Source passage:
========================================
All parenting turns on a crucial question: to what extent should parents accept their children for who they are, and to what extent they should help them become their best selves. Drawing on ten years of research and interviews with more than three hundred families, Solomon mines the eloquence of ordinary people facing extreme challenges.
He explores how people who love one another must struggle to accept one another—a theme in every family’s life.
Andrew Solomon, Ph.D., is a writer and lecturer on politics, culture and psychology, a Professor of Clinical Psychology at Columbia University Medical Center, and President of PEN American Center. His best-selling book, Far From the Tree: Parents, Children, and the Search for Identity tells the stories of families raising exceptional children who not only learn to deal with their challenges, but also find profound meaning in doing so. Far from the Tree has received multiple awards and was chosen as one of the New York Times Ten Best Books of 2012. Solomon lives with his husband, John Habich Solomon, and son, George Solomon, in New York and London.
Breakfast and Keynote Address with Jelani Freeman
Saturday, May 13th, 2017 7:45 am
Adopting a Better Approach for Foster Youth
Through his experiences of living through the foster care system as a child and advocating for foster care reform as an adult, Jelani Freeman speaks of lessons learned about nurturing the resilient spirit in youth. Jelani also talks about the high cost our society pays for low expectations of our kids and about the importance of life long connections. Additionally, Jelani explains the important role identity plays for you transitioning into adulthood.
========================================
Things to do:
1. According to the passage, at which institution is Andrew Solomon a Professor of Clinical Psychology?
2. Change "London" to "Boston" in the part of the passage that opens with the words "Andrew Solomon, Ph.D., is" and closes with "York and London.", and give that part again.
None of the data is needed to answer anything here.

Saved data entries
========================================
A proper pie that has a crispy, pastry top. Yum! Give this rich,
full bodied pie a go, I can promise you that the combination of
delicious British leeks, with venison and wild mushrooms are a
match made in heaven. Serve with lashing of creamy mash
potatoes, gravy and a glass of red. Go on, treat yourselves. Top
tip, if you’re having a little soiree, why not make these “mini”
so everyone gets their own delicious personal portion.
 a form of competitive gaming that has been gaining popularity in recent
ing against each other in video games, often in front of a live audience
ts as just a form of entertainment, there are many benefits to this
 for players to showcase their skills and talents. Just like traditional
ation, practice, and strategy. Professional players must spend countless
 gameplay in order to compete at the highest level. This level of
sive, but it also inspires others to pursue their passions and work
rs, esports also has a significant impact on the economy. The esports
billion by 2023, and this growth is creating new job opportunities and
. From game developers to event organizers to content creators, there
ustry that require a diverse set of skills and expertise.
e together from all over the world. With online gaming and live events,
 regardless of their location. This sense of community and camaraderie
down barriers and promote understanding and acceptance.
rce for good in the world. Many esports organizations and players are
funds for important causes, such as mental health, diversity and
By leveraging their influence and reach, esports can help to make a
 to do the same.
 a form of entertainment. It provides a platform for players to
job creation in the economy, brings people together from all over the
========================================
Answers to the problems:
1. Columbia University Medical Center

2.
Andrew Solomon, Ph.D., is a writer and lecturer on politics, culture and psychology, a Professor of Clinical Psychology at Columbia University Medical Center, and President of PEN American Center. His best-selling book, Far From the Tree: Parents, Children, and the Search for Identity tells the stories of families raising exceptional children who not only learn to deal with their challenges, but also find profound meaning in doing so. Far from the Tree has received multiple awards and was chosen as one of the New York Times Ten Best Books of 2012. Solomon lives with his husband, John Habich Solomon, and son, George Solomon, in New York and Boston.